Some records

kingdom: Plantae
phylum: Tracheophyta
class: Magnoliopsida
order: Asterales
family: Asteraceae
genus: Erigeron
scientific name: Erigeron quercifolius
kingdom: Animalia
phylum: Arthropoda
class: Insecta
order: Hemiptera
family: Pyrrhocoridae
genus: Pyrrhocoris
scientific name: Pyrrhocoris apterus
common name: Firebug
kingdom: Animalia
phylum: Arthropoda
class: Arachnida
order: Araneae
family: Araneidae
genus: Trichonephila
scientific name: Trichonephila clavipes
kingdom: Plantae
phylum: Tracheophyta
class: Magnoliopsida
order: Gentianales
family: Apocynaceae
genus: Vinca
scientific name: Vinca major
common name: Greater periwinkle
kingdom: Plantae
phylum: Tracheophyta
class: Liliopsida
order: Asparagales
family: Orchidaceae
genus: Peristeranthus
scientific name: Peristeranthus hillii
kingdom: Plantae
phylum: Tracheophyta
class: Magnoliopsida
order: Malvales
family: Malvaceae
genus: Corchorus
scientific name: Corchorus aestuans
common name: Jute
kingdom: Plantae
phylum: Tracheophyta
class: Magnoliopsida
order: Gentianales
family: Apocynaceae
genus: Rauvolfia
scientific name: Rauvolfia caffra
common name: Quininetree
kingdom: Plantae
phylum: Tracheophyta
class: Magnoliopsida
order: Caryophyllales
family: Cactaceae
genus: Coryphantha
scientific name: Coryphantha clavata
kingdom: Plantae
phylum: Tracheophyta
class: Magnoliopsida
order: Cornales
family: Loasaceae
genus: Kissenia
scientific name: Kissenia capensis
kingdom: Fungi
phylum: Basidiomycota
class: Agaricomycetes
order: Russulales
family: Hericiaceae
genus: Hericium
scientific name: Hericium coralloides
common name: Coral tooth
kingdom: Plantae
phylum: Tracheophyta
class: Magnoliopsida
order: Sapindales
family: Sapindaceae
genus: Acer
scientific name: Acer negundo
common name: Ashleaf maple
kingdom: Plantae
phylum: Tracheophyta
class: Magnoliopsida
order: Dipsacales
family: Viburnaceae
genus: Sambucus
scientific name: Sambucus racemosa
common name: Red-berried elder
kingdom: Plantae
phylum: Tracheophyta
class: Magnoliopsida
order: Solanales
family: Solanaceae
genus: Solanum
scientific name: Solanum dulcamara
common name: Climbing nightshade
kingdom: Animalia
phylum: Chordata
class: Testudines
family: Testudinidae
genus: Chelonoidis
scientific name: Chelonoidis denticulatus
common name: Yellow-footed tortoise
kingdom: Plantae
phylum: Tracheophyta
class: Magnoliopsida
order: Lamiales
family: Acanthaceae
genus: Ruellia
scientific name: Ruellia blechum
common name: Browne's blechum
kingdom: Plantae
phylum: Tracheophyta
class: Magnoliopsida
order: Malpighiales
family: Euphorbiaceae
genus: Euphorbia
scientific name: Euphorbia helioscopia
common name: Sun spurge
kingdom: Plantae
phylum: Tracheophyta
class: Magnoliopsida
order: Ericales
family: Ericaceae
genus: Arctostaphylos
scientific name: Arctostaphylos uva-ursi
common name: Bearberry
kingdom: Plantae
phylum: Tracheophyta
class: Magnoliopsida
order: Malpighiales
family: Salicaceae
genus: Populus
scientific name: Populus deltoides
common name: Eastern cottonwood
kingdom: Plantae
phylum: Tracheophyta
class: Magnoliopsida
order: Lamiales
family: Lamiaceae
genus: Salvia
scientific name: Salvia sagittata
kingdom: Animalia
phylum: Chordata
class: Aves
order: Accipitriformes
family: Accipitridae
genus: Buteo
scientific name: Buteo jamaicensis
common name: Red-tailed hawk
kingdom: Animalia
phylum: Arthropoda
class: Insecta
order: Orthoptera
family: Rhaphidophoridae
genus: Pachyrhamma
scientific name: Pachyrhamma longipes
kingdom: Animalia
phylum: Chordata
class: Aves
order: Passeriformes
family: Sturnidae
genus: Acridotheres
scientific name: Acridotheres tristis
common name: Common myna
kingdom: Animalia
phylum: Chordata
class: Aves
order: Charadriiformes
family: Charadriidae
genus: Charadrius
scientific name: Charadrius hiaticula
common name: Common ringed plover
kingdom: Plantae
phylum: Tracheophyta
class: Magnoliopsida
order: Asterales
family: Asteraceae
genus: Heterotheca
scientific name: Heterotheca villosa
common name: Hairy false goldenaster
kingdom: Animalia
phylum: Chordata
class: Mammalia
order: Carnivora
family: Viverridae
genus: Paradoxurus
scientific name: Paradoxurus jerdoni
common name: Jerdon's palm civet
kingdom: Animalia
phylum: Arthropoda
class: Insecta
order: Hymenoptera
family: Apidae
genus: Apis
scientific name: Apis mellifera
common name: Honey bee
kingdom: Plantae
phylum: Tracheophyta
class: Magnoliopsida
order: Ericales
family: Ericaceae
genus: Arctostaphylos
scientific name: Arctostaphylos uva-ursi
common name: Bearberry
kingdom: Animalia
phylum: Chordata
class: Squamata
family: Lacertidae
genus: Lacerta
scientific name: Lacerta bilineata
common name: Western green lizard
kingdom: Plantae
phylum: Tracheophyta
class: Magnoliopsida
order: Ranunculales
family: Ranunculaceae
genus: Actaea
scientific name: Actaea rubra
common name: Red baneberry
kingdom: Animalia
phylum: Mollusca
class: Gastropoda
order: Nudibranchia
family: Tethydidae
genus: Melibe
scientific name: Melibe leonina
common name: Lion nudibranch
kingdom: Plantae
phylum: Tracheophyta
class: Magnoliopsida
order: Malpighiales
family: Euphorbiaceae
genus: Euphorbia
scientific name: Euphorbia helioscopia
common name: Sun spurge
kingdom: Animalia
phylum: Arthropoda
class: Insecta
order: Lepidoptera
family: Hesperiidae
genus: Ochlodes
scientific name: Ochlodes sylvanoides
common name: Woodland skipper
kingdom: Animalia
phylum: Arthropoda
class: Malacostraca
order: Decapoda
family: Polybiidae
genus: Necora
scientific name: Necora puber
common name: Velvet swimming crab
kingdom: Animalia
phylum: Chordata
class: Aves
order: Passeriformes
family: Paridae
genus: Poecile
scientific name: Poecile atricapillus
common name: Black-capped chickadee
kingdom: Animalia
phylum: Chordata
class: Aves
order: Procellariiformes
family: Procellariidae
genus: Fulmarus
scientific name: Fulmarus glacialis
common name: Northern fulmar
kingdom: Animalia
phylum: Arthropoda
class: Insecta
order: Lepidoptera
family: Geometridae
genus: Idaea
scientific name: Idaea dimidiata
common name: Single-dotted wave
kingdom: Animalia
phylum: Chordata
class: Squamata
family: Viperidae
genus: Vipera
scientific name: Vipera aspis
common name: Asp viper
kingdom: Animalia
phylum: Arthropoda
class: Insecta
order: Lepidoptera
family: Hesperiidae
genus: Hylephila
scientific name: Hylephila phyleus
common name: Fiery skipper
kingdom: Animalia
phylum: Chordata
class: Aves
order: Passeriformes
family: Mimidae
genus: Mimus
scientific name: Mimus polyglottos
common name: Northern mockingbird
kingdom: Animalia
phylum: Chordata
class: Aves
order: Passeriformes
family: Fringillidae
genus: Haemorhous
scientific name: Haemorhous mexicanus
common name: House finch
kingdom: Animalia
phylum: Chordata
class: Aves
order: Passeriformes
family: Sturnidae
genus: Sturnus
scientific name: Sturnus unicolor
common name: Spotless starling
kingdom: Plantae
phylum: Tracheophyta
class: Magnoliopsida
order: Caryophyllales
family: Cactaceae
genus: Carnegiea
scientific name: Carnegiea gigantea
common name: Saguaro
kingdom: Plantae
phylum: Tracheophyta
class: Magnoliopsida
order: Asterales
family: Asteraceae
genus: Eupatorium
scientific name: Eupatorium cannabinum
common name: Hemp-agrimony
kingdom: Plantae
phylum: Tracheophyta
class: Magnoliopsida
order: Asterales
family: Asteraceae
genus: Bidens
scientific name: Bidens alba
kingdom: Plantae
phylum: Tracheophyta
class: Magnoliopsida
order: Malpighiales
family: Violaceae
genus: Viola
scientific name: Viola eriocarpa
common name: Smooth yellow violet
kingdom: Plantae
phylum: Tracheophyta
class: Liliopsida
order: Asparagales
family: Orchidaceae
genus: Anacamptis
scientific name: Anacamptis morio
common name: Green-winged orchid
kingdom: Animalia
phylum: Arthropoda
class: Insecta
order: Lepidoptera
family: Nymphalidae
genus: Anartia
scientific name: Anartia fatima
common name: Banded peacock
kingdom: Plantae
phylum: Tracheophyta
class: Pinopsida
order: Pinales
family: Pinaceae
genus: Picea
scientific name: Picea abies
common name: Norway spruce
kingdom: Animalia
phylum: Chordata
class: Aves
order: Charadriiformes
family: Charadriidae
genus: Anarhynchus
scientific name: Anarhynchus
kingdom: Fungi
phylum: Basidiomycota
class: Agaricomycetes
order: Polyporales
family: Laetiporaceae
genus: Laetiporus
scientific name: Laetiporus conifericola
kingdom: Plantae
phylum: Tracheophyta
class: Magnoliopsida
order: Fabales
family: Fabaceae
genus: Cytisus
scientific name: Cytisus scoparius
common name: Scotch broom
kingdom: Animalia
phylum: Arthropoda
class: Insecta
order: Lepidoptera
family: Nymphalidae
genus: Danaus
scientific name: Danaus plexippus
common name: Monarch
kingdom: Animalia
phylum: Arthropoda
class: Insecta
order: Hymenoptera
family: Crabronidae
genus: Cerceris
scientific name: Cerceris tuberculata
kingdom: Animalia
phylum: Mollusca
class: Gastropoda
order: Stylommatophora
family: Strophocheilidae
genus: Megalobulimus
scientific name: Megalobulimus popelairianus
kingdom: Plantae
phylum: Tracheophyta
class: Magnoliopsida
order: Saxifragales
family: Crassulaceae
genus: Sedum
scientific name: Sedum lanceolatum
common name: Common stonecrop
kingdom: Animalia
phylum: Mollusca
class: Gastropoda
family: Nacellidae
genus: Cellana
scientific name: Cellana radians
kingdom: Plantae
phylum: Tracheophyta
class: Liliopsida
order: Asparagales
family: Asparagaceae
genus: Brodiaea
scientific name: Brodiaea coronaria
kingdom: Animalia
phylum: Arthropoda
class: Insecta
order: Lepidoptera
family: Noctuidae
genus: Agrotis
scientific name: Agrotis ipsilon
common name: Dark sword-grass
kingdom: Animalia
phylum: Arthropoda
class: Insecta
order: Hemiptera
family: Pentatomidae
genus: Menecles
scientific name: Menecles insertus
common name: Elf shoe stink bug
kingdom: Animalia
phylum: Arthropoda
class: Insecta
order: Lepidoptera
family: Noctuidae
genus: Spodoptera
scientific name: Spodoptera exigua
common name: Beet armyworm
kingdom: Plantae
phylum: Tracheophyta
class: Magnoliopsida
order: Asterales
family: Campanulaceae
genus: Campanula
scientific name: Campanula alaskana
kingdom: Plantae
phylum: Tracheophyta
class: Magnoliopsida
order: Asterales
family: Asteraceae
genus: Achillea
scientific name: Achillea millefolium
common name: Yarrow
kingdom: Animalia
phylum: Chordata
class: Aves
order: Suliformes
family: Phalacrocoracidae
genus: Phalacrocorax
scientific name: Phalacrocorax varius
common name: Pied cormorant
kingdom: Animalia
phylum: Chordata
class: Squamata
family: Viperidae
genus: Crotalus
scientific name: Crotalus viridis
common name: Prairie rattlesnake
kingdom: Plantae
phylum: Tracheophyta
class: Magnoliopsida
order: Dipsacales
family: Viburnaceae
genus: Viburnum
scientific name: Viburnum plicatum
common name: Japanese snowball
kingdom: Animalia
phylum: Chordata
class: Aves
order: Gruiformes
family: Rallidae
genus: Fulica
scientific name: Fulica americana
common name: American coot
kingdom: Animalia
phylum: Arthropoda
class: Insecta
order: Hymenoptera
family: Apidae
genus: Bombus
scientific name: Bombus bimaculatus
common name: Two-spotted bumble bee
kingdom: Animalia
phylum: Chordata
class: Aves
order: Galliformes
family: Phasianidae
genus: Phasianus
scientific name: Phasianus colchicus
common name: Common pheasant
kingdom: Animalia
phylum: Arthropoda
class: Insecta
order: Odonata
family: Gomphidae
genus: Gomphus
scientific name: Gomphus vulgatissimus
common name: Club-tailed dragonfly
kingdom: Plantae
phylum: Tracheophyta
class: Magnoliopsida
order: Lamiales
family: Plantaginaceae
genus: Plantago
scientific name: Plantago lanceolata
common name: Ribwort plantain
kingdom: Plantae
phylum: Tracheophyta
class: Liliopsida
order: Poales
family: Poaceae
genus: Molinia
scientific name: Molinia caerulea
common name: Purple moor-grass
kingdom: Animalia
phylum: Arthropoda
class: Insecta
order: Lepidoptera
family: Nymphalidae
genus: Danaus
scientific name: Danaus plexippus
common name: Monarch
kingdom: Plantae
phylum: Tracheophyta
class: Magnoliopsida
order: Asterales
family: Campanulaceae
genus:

> _EXERCISE BRIEF_:
Give the data from the line with "scientific name: Kissenia capensis" down to the line with "scientific name: Sambucus racemosa", both included, as a two-column CSV with the columns field and value, one row per line. Put each entry in double quotes as a single field and turn any line breaks into spaces.

> _WRITTEN RESPONSE_:
field,value
"scientific name:","Kissenia capensis"
"kingdom:","Fungi"
"phylum:","Basidiomycota"
"class:","Agaricomycetes"
"order:","Russulales"
"family:","Hericiaceae"
"genus:","Hericium"
"scientific name:","Hericium coralloides"
"common name:","Coral tooth"
"kingdom:","Plantae"
"phylum:","Tracheophyta"
"class:","Magnoliopsida"
"order:","Sapindales"
"family:","Sapindaceae"
"genus:","Acer"
"scientific name:","Acer negundo"
"common name:","Ashleaf maple"
"kingdom:","Plantae"
"phylum:","Tracheophyta"
"class:","Magnoliopsida"
"order:","Dipsacales"
"family:","Viburnaceae"
"genus:","Sambucus"
"scientific name:","Sambucus racemosa"